TEXT BLOCK →
╭──

The CFM International Leap-1A-powered narrowbody is one of 12 on order, together with 17 of the A321neo. While the A320neos will fly chiefly on regional routes, its larger siblings, to arrive from 2020, will focus on medium-haul services to Europe and the Indian subcontinent. The 39 new aircraft will replace A330s and A320ceo-family types, although some legacy aircraft will remain, taking the total fleet to around 50 aircraft by 2023, from 33 today, says Kucko. In addition to the 10 787-9s on order, Gulf Air has options for a further six.

Kucko wants to increase Gulf Air’s network from 47 to 65 destinations in five years, including the introduction of ultra-long-haul routes to the USA. Its longest-range services are currently Bangkok, Manila and London. The last four of the Rolls-Royce Trent 1000-powered Dreamliners to arrive, in 2020, will be fitted with crew-rest facilities, allowing pilots to switch on longer flights. Longer-term, services to China and other Southeast Asian hubs such as Singapore and Kuala Lumpur are also possible, he says.

With Bahrain’s small population, Gulf Air – like its Arabian counterparts – cannot rely on origin and destination traffic, and another part of Kucko’s strategy is to offer the best hub connections for passengers transferring within the Middle East and North Africa. Key to that will be Bahrain’s revamped airport, where the new terminal building is under construction and due to open towards the end of 2019. This will take Bahrain’s capacity from just under nine million passengers (in a facility designed for just four million) to around 14 million.

Much of the current terminal – opened in 1973 – will be demolished, with the new 12-gate building incorporating a hotel and features such as a traditional Arab souk or market. In a throwback to 1970s-era airports, however, there will even be an airside open-air terrace. Other enhancements to the airport include a new cargo area, maintenance hangars and Bahrain’s first general aviation terminal, to be housed in the original 1950s-built airport building.

Gulf Air will remain the “anchor airline” at the new facility. The flag-carrier will have its own dedicated check-in area and a direct route to departures for premium passengers. However, the Bahrain authorities are keen to advance their open skies credentials by welcoming as many other airlines as possible. The premium lounges – one for Gulf Air and another shared by other airlines – will be much bigger than in the current terminal, says Mohamed Yousif Al-Binfalah, chief executive of Bahrain Airport Company.

╰──

ENTRIES SUPPLIED →

╭──

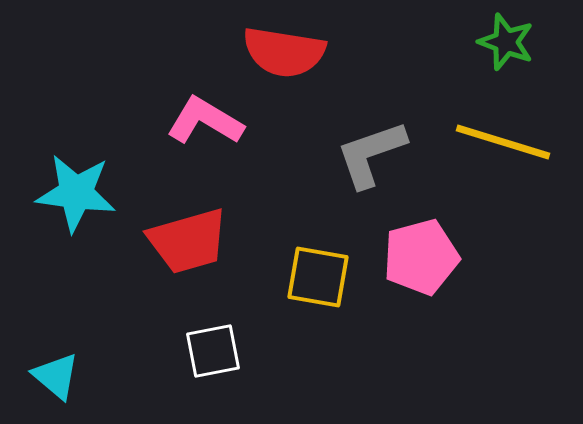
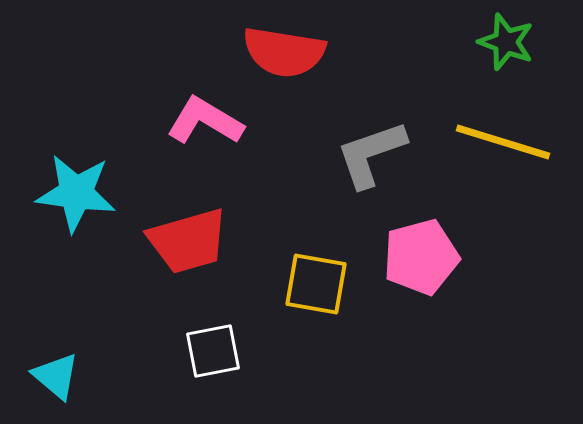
yellow square: moved 2 px left, 7 px down
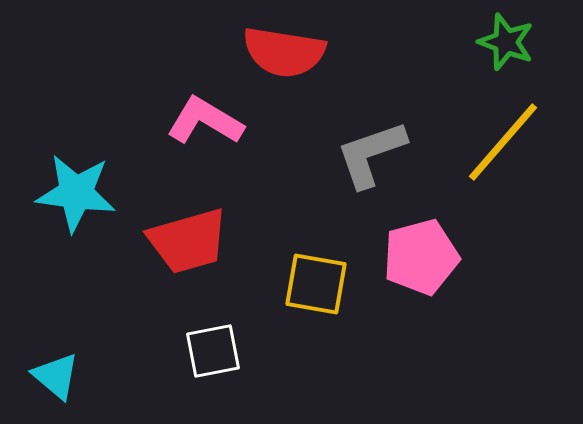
yellow line: rotated 66 degrees counterclockwise
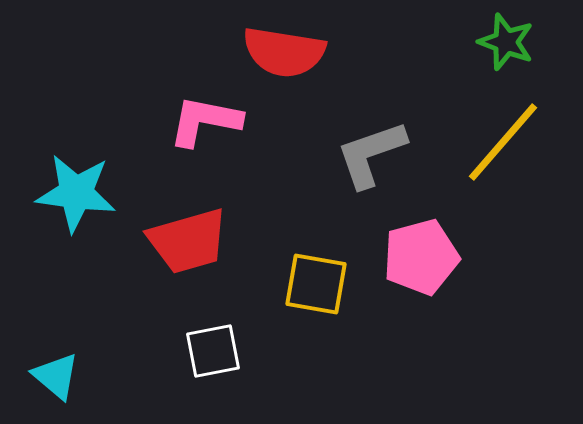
pink L-shape: rotated 20 degrees counterclockwise
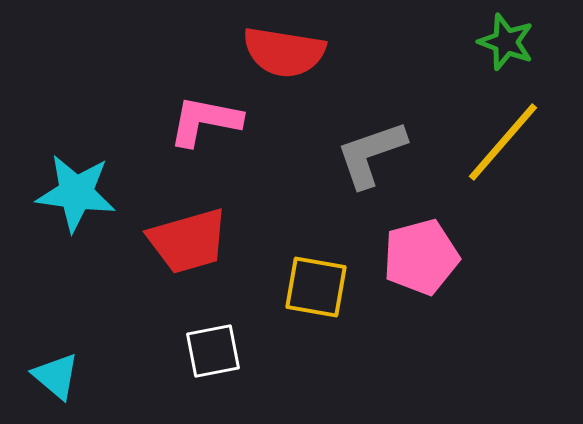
yellow square: moved 3 px down
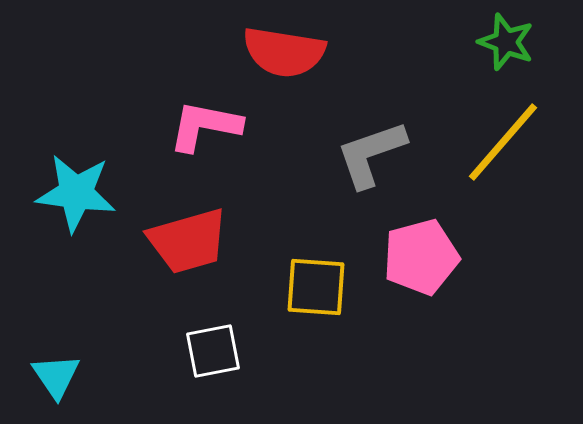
pink L-shape: moved 5 px down
yellow square: rotated 6 degrees counterclockwise
cyan triangle: rotated 16 degrees clockwise
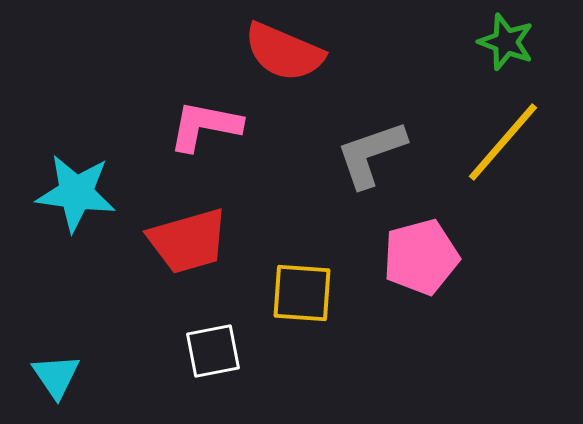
red semicircle: rotated 14 degrees clockwise
yellow square: moved 14 px left, 6 px down
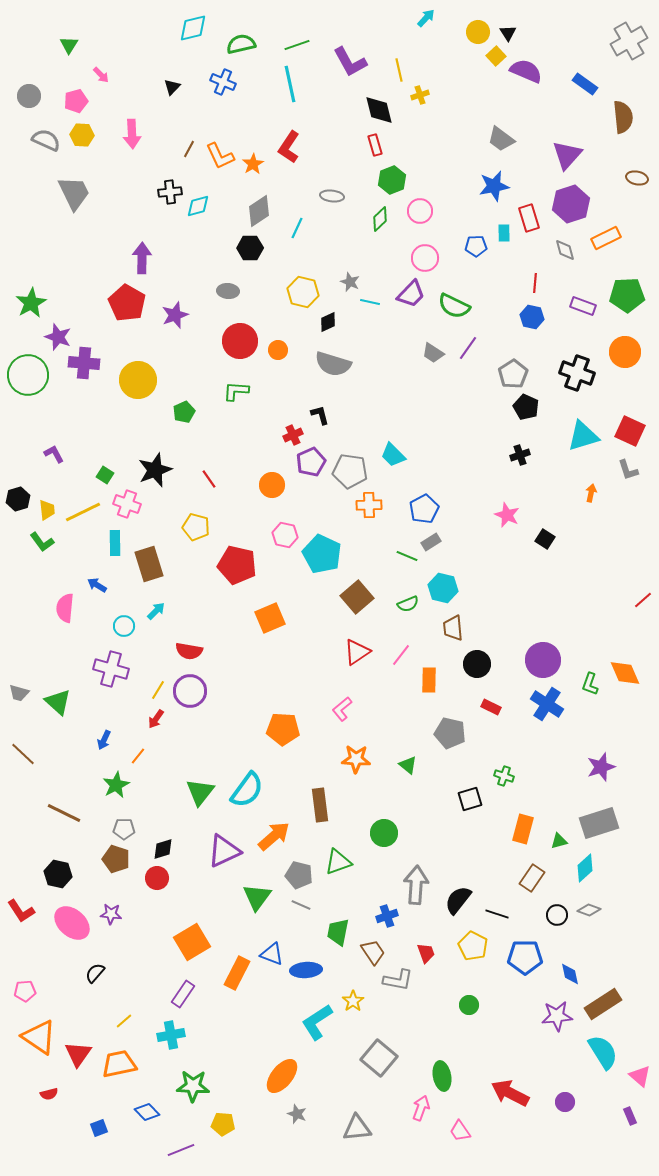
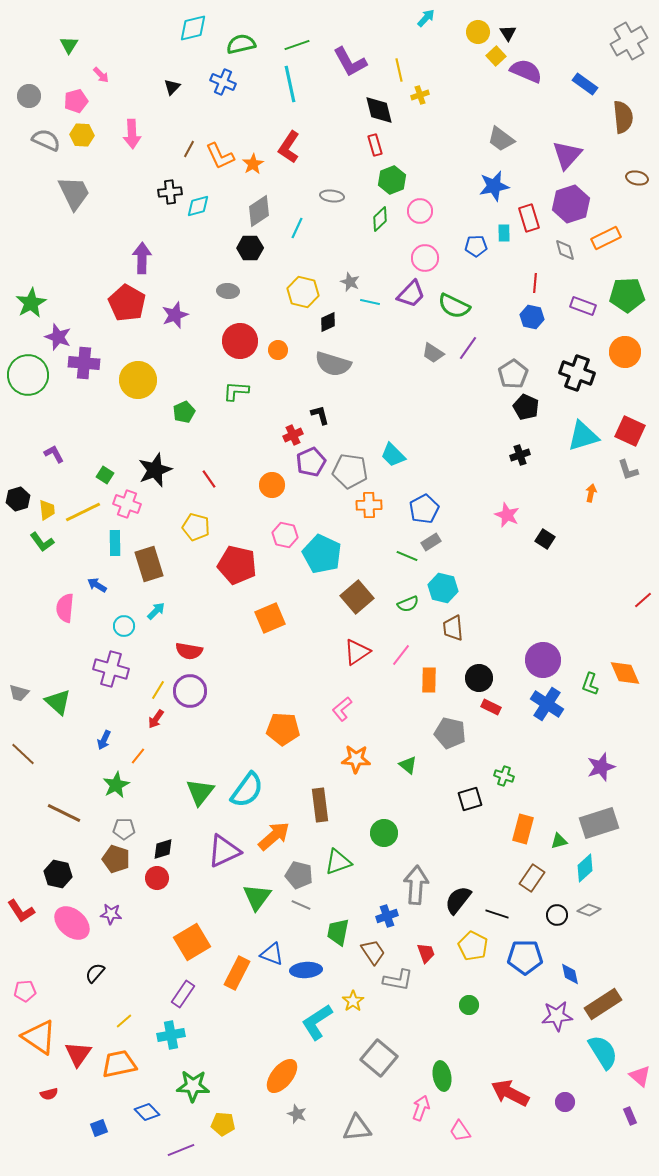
black circle at (477, 664): moved 2 px right, 14 px down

╰──

OBJECTIVE →
In the text about Gulf Air, in what year did Bahrain's current airport terminal open? This material can be left aside.

ANSWER →
It opened in 1973.